A Gender Rights Activist working with the tribal and marginalized communities in india, Srilekha is a PhD scholar working on understanding body and sexuality among tribal girls, to fill the gaps in research around indigenous women and their stories. Srilekha has worked extensively at the grassroots level with community based organisations, through several advocacy initiatives around Gender, Mental Health, Menstrual Hygiene and Sexual and Reproductive Health Rights (SRHR) for the indigenous in Jharkhand, over the last 6 years.
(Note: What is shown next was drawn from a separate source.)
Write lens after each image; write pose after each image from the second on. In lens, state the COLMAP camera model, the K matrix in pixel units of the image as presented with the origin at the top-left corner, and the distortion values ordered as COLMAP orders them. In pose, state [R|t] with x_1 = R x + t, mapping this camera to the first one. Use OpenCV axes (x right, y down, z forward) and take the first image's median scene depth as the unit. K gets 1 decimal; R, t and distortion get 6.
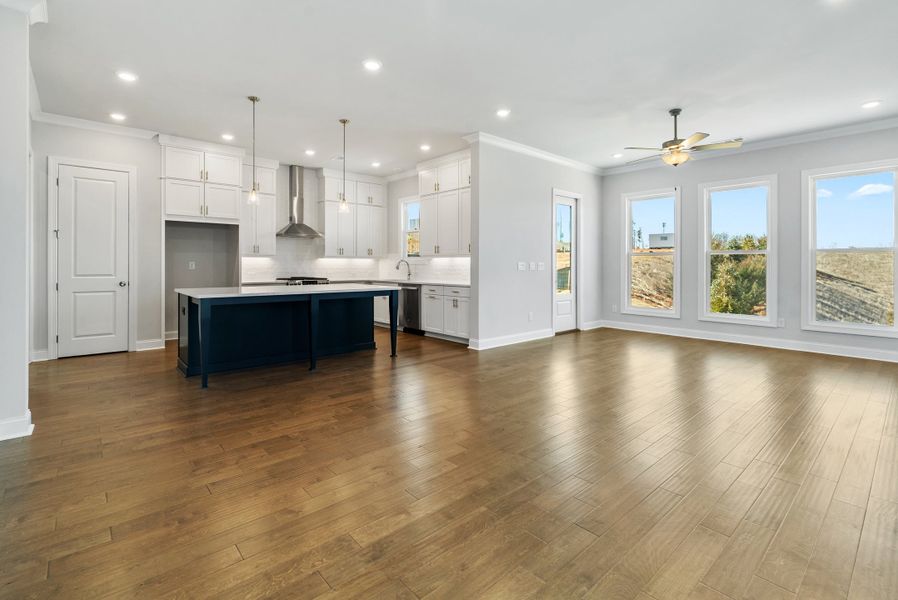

Srilekha has also contributed to sustainable livelihood projects and legal aid programs for survivors of sex trafficking. She has been conducting research based programs on maternal health, mental health, gender based violence, sex and sexuality. Her interest lies in conducting workshops for young people on life skills, feminism, gender and sexuality, trauma, resilience and interpersonal relationships.

A Guwahati-based college student pursuing her Masters in Tata Institute of Social Sciences, Bidisha started the #BleedwithDignity campaign on the technology platform Change.org, demanding that the Government of Assam install
biodegradable sanitary pad vending machines in all government schools across the state. Her petition on Change.org has already gathered support from over 90000 people and continues to grow.

Bidisha was selected in Change.org’s flagship program ‘She Creates Change’ having run successful online advocacy
campaigns, which were widely recognised. Through the #BleedwithDignity campaign; she organised and celebrated World Menstrual Hygiene Day, 2019 in Guwahati, Assam by hosting a wall mural by collaborating with local organisations. The initiative was widely covered by national and local media, and the mural was later inaugurated by the event’s chief guest Commissioner of Guwahati Municipal Corporation (GMC) Debeswar Malakar, IAS.